**ТЕКСТ ДЛЯ ИЗУЧЕНИЯ:**
+ + + + + + +
Отчего же так сильно это слышится всем? Оттого, что залегло это глубоко в самую душу древнего поэта. Видишь на всяком шагу, как хотел он облечь во всю обворожительную красоту поэзии то, что хотел бы утвердить навеки в людях, как стремился укрепить в народных обычаях то, что в них похвально, напомнить человеку лучшее и святейшее, что есть в нем и что он способен позабывать всякую минуту, оставить в каждом лице своем пример каждому на его отдельном поприще, а всем вообще оставить пример в своем неутомимом Одиссее на общечеловеческом поприще.
Это строгое почитание обычаев, это благоговейное уважение власти и начальников, несмотря на ограниченные пределы самой власти, эта девственная стыдливость юношей, эта благость и благодушное безгневие старцев, это радушное гостеприимство, это уважение и почти благоговение к человеку, как представителю образа Божия, это верование, что ни одна благая мысль не зарождается в голове его без верховной воли высшего нас существа и что ничего не может он сделать своими собственными силами, словом — все, всякая малейшая черта в «Одиссее» говорит о внутреннем желании поэта всех поэтов оставить древнему человеку живую и полную книгу законодательства в то время, когда еще не было ни законодателей, ни учредителей порядков, когда еще никакими гражданскими и письменными постановленьями не были определены отношения людей, когда люди еще многого не ведали и даже не предчувствовали и когда один только божественный старец все видел, слышал, соображал и предчувствовал, слепец, лишенный зрения, общего всем людям, и вооруженный тем внутренним оком, которого не имеют люди!
И как искусно сокрыт весь труд многолетних обдумываний под простотой самого простодушнейшего повествования! Кажется, как бы собрав весь люд в одну семью и усевшись среди них сам, как дед среди внуков, готовый даже с ними ребячиться, ведет он добродушный рассказ свой и только заботится о том, чтобы не утомить никого, не запугать неуместной длиннотой поученья, но развеять и разнести его невидимо по всему творению, чтобы, играя, набрались все того, что дано не на игрушку человеку, и незаметно бы надыхались тем, что знал он и видел лучшего на своем веку и в своем веке. Можно бы почесть все за изливающуюся без приготовления сказку, если бы по внимательном рассмотрении уже потом не открывалась удивительная постройка всего целого и порознь каждой песни. Как глупы немецкие умники, выдумавшие, будто Гомер — миф, а все творения его — народные песни и рапсодии!
+ + + + + + +
**СТРОКИ ДАННЫХ:**
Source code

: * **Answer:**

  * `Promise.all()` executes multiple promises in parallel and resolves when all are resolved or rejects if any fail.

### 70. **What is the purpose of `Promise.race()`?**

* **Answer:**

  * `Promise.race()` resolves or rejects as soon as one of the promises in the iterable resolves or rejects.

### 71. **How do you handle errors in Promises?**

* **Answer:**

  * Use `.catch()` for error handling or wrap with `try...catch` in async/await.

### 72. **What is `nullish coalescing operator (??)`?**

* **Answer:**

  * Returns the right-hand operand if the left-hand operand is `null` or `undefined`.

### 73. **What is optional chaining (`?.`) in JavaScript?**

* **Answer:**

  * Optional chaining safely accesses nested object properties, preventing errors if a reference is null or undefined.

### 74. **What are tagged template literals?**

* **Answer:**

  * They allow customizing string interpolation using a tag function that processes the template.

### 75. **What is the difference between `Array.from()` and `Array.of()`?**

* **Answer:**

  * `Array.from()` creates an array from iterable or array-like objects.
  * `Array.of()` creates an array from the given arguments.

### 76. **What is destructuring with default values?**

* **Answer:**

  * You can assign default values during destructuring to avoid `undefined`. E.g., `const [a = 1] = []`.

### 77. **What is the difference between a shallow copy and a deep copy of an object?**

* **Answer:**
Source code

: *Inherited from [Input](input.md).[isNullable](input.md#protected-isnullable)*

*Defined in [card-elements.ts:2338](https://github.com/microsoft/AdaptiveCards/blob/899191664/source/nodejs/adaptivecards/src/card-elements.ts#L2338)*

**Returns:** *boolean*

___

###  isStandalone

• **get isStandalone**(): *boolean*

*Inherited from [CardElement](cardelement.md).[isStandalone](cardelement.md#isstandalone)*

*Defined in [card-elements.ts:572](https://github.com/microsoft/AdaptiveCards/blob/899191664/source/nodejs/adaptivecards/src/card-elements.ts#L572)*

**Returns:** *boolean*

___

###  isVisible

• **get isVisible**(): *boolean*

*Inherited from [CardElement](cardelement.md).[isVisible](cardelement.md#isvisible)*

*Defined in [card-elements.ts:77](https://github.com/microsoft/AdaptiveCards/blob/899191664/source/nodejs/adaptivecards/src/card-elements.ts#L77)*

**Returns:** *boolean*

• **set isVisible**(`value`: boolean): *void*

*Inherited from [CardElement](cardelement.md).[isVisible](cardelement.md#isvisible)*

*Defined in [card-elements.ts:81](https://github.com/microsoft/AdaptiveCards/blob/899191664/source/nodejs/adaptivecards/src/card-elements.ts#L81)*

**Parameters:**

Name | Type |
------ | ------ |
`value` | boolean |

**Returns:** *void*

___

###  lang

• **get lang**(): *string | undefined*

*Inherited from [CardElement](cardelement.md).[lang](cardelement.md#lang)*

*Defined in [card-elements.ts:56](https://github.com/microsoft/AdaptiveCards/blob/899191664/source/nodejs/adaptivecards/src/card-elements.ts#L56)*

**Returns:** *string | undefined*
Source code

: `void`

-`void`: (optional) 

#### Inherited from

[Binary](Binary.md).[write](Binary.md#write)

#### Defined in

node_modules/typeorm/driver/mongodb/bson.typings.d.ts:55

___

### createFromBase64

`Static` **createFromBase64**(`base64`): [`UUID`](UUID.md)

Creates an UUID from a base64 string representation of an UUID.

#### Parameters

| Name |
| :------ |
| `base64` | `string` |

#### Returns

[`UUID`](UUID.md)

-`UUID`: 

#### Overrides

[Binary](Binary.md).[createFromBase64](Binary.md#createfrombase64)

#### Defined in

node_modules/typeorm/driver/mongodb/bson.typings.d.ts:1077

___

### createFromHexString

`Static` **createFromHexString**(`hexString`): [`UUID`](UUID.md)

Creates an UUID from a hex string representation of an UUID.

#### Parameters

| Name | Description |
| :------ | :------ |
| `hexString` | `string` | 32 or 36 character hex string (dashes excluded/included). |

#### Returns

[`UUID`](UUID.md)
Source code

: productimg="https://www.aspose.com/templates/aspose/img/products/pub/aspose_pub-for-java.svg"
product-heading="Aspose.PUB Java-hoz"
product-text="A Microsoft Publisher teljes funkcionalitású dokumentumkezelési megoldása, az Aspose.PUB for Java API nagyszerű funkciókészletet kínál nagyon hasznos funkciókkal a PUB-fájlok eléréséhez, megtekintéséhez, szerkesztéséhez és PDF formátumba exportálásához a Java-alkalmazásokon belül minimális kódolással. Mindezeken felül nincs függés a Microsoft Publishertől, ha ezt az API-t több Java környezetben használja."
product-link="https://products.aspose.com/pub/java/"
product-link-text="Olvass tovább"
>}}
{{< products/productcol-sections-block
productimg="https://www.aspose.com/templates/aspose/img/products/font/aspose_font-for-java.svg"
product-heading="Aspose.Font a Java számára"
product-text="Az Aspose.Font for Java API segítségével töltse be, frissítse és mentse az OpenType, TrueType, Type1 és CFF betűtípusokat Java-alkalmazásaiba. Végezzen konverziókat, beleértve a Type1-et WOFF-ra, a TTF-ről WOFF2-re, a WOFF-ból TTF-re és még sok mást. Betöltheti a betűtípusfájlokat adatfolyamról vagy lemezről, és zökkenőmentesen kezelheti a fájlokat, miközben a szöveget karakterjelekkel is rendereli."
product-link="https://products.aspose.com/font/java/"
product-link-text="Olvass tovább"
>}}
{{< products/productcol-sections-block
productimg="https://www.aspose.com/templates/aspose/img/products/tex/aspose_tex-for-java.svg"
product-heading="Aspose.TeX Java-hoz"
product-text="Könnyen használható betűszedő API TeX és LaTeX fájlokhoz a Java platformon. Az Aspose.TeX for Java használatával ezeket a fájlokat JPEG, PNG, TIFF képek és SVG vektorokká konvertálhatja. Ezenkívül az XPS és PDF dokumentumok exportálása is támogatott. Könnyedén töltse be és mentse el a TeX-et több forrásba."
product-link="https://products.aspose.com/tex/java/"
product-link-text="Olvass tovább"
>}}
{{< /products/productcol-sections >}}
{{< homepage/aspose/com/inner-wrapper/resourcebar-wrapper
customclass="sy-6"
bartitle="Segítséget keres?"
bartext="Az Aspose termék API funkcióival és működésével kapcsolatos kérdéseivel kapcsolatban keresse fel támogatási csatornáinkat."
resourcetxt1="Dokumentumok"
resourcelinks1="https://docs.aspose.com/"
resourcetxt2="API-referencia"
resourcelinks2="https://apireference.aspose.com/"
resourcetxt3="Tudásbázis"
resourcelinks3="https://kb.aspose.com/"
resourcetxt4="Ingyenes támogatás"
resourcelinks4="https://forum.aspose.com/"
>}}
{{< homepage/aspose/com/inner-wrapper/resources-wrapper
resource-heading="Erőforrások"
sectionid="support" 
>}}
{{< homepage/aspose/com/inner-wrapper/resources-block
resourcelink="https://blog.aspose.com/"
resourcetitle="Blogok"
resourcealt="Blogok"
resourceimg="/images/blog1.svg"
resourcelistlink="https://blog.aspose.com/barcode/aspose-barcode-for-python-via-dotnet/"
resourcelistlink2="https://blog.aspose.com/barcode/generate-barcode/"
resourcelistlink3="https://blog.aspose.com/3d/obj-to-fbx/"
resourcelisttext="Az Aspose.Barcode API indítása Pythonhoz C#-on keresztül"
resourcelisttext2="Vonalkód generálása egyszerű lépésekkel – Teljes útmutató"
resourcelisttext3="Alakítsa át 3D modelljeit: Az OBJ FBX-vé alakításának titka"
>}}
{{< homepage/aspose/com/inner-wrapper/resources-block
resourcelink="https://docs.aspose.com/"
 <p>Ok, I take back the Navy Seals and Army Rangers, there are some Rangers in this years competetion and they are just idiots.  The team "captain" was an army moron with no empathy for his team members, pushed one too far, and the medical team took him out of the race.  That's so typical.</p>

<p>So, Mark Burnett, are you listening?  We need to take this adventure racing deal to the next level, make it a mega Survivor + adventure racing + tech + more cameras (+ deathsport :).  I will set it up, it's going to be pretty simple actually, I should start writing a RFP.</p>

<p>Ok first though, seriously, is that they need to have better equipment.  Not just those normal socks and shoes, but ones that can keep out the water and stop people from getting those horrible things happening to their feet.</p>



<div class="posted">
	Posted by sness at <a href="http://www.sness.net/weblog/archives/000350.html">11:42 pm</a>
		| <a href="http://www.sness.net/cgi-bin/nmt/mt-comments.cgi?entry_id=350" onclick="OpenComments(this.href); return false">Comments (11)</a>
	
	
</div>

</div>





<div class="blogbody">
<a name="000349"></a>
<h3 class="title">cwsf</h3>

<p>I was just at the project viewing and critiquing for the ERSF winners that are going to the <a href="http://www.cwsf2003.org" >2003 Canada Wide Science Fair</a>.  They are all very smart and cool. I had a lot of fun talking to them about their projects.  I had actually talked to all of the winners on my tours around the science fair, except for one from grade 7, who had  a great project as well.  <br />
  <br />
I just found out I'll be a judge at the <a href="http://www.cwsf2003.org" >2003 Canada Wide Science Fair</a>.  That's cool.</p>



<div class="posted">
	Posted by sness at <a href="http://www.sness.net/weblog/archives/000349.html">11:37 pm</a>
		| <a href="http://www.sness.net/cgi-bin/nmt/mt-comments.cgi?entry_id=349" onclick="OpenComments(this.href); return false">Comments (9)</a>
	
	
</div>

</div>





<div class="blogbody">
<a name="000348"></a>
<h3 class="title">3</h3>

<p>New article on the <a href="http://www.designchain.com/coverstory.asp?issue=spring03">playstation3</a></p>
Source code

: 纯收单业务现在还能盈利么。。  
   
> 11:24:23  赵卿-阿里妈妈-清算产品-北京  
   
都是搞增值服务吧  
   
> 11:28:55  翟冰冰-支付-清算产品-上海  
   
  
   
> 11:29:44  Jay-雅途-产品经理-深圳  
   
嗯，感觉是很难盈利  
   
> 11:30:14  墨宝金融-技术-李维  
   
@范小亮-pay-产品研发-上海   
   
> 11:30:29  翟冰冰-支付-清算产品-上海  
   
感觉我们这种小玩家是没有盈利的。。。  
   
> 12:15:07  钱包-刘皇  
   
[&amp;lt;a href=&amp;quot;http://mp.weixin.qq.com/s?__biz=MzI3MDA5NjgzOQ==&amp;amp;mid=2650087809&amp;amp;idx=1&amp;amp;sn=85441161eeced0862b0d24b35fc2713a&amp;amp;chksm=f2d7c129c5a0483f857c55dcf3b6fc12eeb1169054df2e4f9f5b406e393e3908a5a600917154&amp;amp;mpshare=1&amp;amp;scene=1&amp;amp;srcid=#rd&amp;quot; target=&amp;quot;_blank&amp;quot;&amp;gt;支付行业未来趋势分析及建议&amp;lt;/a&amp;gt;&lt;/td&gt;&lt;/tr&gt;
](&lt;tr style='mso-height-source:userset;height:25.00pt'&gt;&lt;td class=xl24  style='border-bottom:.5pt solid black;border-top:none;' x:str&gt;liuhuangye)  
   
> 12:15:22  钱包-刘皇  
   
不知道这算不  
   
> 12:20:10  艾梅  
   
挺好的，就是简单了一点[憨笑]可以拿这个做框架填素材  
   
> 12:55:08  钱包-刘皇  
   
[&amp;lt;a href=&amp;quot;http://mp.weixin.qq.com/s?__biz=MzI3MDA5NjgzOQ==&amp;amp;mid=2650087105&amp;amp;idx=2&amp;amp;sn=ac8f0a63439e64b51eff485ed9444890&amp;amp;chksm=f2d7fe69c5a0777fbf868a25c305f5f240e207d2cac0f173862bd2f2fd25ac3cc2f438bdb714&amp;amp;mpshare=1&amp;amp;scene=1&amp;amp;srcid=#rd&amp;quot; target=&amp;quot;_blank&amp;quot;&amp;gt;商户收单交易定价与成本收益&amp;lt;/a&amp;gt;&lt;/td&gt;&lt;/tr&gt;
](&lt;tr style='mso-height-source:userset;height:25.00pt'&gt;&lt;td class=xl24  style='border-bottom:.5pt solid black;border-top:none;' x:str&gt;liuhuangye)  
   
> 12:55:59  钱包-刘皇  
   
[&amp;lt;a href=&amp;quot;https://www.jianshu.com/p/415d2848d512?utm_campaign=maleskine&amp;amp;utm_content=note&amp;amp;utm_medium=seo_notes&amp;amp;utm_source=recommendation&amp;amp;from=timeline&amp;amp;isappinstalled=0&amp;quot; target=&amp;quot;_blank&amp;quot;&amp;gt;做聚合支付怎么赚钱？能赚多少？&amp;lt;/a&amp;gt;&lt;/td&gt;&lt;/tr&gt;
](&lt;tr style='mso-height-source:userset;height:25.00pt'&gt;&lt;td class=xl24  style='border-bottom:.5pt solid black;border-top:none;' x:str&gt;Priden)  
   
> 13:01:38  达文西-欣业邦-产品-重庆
+ + + + + + +
**ЗАДАНИЕ 1:** Процитируйте из текста об «Одиссее» отрывок от слов «И как искусно» до слов «песни и рапсодии!».
**ЗАДАНИЕ 2:** В строках данных замените «creates» на «returns» и приведите заново только фрагмент от строки с «### 75. **What» до строки с «the given arguments.» включительно, ничего больше не изменяя.

**ОТВЕТ 1:**
И как искусно сокрыт весь труд многолетних обдумываний под простотой самого простодушнейшего повествования! Кажется, как бы собрав весь люд в одну семью и усевшись среди них сам, как дед среди внуков, готовый даже с ними ребячиться, ведет он добродушный рассказ свой и только заботится о том, чтобы не утомить никого, не запугать неуместной длиннотой поученья, но развеять и разнести его невидимо по всему творению, чтобы, играя, набрались все того, что дано не на игрушку человеку, и незаметно бы надыхались тем, что знал он и видел лучшего на своем веку и в своем веке. Можно бы почесть все за изливающуюся без приготовления сказку, если бы по внимательном рассмотрении уже потом не открывалась удивительная постройка всего целого и порознь каждой песни. Как глупы немецкие умники, выдумавшие, будто Гомер — миф, а все творения его — народные песни и рапсодии!

**ОТВЕТ 2:**
### 75. **What is the difference between `Array.from()` and `Array.of()`?**

* **Answer:**

  * `Array.from()` returns an array from iterable or array-like objects.
  * `Array.of()` returns an array from the given arguments.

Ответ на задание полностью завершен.